Après avoir été frappé par une violente vague de coronavirus en début d’année, le Portugal est entré en mai dans la dernière phase d’un déconfinement graduel qui, pour l’heure, n’a pas provoqué un rebond des cas de Covid-19.

Il y a dix jours, Londres avait donc placé le Portugal sur une «liste verte» d’une douzaine de pays, comprenant également Israël, Gibraltar, l’Australie, la Nouvelle-Zélande ou Singapour, où ses ressortissants peuvent se rendre à partir de lundi sans devoir respecter une quarantaine à leur retour.

Le choix du Portugal s’est donc imposé pour les Britanniques voulant vite retrouver le goût du voyage et oublier les difficultés du confinement qu’ont subi les deux pays pour reprendre le contrôle de la situation sanitaire.
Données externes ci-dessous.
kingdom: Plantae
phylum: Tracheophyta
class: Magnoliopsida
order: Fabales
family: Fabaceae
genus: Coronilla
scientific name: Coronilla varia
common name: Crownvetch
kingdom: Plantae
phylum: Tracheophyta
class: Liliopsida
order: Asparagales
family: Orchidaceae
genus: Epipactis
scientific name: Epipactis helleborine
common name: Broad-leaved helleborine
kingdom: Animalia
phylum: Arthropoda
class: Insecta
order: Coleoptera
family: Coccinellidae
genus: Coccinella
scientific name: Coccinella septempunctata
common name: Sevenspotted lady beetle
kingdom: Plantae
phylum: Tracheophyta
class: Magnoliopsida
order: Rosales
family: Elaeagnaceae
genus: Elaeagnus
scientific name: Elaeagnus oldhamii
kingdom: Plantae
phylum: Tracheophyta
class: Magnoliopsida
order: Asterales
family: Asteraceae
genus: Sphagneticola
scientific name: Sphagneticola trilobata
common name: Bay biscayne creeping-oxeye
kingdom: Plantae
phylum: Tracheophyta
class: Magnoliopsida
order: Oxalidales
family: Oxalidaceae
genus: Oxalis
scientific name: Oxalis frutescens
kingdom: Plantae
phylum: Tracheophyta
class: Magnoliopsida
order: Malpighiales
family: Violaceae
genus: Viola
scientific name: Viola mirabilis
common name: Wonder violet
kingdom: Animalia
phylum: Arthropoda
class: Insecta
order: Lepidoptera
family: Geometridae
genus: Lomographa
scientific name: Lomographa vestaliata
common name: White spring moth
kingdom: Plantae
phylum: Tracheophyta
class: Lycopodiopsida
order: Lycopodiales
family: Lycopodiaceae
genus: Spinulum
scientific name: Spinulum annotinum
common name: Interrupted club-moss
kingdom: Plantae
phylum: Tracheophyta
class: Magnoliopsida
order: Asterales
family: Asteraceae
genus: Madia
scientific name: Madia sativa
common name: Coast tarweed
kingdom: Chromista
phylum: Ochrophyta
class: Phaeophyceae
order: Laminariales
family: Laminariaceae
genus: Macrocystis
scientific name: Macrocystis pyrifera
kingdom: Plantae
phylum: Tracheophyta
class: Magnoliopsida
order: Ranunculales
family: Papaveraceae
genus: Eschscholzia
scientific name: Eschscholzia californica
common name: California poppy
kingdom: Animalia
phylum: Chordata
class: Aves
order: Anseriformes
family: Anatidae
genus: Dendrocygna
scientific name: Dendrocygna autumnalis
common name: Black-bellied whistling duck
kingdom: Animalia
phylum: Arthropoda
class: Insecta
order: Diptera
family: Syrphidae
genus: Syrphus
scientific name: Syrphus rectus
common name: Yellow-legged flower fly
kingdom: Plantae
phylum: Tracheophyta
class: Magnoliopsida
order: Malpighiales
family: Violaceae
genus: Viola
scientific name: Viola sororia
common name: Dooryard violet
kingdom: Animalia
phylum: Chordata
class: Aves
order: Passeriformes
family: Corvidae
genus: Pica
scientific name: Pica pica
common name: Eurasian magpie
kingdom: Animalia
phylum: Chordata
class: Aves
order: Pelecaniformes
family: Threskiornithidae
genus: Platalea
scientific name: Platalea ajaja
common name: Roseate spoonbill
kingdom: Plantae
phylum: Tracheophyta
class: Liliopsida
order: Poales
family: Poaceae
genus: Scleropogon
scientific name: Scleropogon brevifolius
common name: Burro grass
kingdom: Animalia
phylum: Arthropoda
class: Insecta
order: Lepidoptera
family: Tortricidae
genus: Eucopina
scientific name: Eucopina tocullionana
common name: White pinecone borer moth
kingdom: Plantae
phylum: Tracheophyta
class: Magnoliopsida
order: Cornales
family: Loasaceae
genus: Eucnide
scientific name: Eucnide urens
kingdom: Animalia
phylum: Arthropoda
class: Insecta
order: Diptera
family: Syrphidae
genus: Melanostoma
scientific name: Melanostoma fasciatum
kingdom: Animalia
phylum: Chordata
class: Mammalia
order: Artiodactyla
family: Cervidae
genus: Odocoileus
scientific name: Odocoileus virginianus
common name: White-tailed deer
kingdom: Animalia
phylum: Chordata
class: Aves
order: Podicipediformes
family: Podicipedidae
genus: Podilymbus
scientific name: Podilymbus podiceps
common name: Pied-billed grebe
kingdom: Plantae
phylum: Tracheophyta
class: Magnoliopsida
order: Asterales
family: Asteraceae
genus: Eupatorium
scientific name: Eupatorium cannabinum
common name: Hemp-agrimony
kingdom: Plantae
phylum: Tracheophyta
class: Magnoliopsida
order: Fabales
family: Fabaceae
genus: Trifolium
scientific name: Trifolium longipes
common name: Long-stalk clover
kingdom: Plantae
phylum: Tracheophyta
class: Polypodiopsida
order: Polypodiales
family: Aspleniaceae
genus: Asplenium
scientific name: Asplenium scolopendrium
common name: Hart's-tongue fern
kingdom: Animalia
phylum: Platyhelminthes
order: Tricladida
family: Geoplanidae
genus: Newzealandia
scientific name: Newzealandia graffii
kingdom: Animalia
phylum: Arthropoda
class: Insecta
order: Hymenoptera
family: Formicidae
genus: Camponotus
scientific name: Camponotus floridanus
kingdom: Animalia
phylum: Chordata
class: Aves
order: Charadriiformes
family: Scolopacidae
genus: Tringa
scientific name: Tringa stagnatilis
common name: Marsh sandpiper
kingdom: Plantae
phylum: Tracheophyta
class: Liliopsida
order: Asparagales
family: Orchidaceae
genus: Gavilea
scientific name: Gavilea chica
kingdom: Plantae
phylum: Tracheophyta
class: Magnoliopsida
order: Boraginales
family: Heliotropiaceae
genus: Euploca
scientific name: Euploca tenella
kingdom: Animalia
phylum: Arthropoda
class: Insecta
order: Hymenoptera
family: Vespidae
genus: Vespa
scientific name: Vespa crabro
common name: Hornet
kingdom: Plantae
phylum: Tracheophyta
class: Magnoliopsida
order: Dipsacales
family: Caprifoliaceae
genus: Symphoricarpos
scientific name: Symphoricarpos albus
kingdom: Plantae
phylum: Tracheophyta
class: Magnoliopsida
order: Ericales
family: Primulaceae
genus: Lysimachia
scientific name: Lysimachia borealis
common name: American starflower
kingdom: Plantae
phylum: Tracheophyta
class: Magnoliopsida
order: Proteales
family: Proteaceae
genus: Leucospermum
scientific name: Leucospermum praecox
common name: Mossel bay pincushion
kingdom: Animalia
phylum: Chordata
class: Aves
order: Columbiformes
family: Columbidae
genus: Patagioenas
«C’était le premier vol à partir, donc c’était là qu’il fallait venir. Le soleil est là et ça me suffit», explique Jack Davies, un jeune homme de 23 ans arrivé à l’aéroport de Faro sur un vol en provenance de Londres.

«C’est un nouveau départ»

Près d’Albufeira, ville particulièrement prisée par la jeunesse britannique pour ses plages et sa vie nocturne, les professionnels de la filière restaient prudents sur l’embellie annoncée par l’arrivée des tout premiers touristes étrangers.

«Il y a un petit peu d’espoir, mais j’ai très peur que tout s’arrête à nouveau», confie Jorge Brito, propriétaire d’un restaurant, d’un glacier et d’une épicerie sur la plage da Oura. Côté sable, une vingtaine de personnes à peine profitait du beau temps et de la mer aux tons verts.

«Nous avons connu une année terrible, mais c’est un nouveau départ et nous sommes très heureux d’accueillir les touristes internationaux», explique pour sa part Pedro Lopes, responsable pour la région de l’Algarve des hôtels Pestana, le premier groupe hôtelier portugais.

«Ce sera probablement une bonne haute saison (…) mais nous ne retrouverons pas d’un instant à l’autre les chiffres records de 2019», précise-t-il depuis un des hôtels du groupe à Alvor.

En raison de la pandémie, restaurateurs et hôteliers ont dû licencier une partie importante de leurs salariés, poussant quelque 30’000 personnes vers le chômage.